Seventeen RCTs (n=645) were included, eleven of which were included in the meta-analysis comparing LMWH and UFH. Eleven trials used a crossover design and six were parallel trials.
Most of the studies were rated as poor quality. Losses to follow-up were considerable (14.8% overall studies). The majority of the studies did not state whether the analyses were based on intention-to-treat or not.
Bleeding.
Most bleeding events across the studies were minor; few major events were reported.
LMWH compared with UFH: there was no statistically significant difference between LMWH and UFH in the number of major and minor bleeding events (6 RCTs; RR 0.96, 95% CI: 0.27, 3.43) or the vascular access compression time (5 RCTs; WMD -0.87, 95% CI: -2.75, 1.02). There was evidence of statistically significant heterogeneity in the pooling of bleeding events (I2 62.8%, P=0.03). The sensitivity analysis suggested similar results; significant heterogeneity was found for the analysis of studies with more than 1 month of follow-up (P=0.01), but studies using therapeutic doses were statistically homogeneous (P=0.24).
LMWH compared with other anticoagulants (3 RCTs): there were no difference between tinzaparin compared with dalteparin, reviparin compared with nadroparin, and dalteparin compared with danaparoid.
Extracorporeal thrombosis.
LMWH compared with UFH (5 RCTs): there was no statistically significant difference between LMWH and UFH in extracorporeal thrombosis (RR 1.15, 95% CI: 0.70, 1.91).
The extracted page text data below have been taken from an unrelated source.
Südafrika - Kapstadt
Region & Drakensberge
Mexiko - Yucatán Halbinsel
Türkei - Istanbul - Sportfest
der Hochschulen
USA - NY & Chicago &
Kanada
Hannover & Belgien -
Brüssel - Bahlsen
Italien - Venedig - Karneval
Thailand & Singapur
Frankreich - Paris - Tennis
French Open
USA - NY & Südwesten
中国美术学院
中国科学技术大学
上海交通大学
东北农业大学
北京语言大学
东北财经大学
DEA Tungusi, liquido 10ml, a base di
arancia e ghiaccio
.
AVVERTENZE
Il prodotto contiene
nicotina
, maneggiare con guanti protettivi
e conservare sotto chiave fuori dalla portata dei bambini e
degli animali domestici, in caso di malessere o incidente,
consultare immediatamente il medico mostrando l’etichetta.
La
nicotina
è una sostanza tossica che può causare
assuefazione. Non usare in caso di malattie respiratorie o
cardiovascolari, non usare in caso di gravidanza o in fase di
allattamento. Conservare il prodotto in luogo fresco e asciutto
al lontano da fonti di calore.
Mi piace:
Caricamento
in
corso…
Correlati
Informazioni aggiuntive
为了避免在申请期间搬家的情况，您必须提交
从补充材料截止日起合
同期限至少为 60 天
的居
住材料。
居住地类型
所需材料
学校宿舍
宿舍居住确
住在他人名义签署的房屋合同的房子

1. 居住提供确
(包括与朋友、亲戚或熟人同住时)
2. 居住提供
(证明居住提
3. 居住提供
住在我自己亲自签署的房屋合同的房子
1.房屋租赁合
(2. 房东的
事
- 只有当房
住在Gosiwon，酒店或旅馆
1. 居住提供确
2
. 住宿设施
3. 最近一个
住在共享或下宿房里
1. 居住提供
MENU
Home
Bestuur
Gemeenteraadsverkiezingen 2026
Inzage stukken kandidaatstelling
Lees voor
There was evidence of statistically significant heterogeneity (I2 57.3%). The sensitivity analysis suggested similar results; significant heterogeneity was found for the analysis of studies with more than 1 month of follow-up (P=0.01), but studies using therapeutic doses were statistically homogeneous (P=0.72). LMWH compared with other anticoagulants (6 RCTs): no differences were found in the 3 RCTs comparing two LMWHs and 1 RCT comparing nadroparin with citrate. There was a trend towards lower filter clotting scores with citrate in comparison with dalteparin in 2 RCTs.
Anti-Xa levels (14 RCTs): the anti-Xa levels were reported for individual studies, although an overall synthesis was not reported.